--- BEGIN WORKING DATA ---

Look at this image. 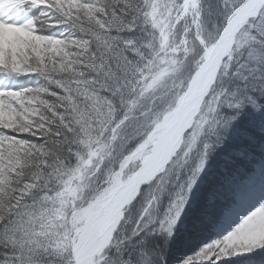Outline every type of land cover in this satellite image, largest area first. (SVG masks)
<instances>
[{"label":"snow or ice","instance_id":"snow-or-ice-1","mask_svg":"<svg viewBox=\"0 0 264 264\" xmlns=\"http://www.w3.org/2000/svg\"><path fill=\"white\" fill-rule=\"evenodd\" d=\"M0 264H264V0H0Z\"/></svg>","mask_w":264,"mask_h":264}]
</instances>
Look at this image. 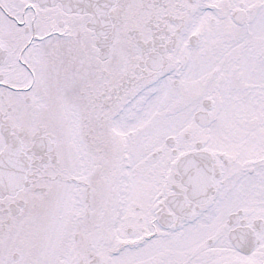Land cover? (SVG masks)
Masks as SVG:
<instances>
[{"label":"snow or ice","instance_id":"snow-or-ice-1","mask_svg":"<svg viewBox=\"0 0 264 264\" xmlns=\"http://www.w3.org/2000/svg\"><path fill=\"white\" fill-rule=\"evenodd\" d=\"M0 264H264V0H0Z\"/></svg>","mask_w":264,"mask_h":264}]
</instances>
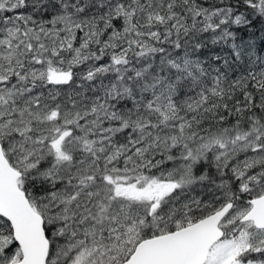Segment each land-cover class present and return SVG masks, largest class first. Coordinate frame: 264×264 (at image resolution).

--- END WORKING DATA ---
--- BEGIN WORKING DATA ---

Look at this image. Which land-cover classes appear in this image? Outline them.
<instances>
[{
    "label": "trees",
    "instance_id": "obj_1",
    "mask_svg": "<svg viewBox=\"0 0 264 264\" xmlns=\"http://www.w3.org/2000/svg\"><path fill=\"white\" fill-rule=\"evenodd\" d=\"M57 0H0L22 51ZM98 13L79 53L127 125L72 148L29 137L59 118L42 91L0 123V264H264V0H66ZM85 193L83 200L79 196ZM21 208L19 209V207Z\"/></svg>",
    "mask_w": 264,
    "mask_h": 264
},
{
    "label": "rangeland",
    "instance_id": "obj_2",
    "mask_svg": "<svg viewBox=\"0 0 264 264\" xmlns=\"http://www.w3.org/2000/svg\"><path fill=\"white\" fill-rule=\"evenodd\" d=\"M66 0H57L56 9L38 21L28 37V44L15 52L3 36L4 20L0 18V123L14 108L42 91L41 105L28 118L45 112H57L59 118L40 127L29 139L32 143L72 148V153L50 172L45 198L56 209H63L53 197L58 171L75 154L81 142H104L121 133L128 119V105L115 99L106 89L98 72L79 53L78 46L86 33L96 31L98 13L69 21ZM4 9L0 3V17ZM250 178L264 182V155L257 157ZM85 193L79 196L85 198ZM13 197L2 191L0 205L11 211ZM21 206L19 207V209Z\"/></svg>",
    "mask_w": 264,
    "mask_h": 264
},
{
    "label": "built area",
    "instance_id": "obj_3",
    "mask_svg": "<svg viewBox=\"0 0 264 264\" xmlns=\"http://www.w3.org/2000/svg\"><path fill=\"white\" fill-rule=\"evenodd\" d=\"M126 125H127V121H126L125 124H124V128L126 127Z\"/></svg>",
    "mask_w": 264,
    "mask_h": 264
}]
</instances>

--- END WORKING DATA ---

WORK TO COMPLETE
Count the lines of the records above that contain the string "label". Give only the number.

OUTPUT FOR THIS EXERCISE
5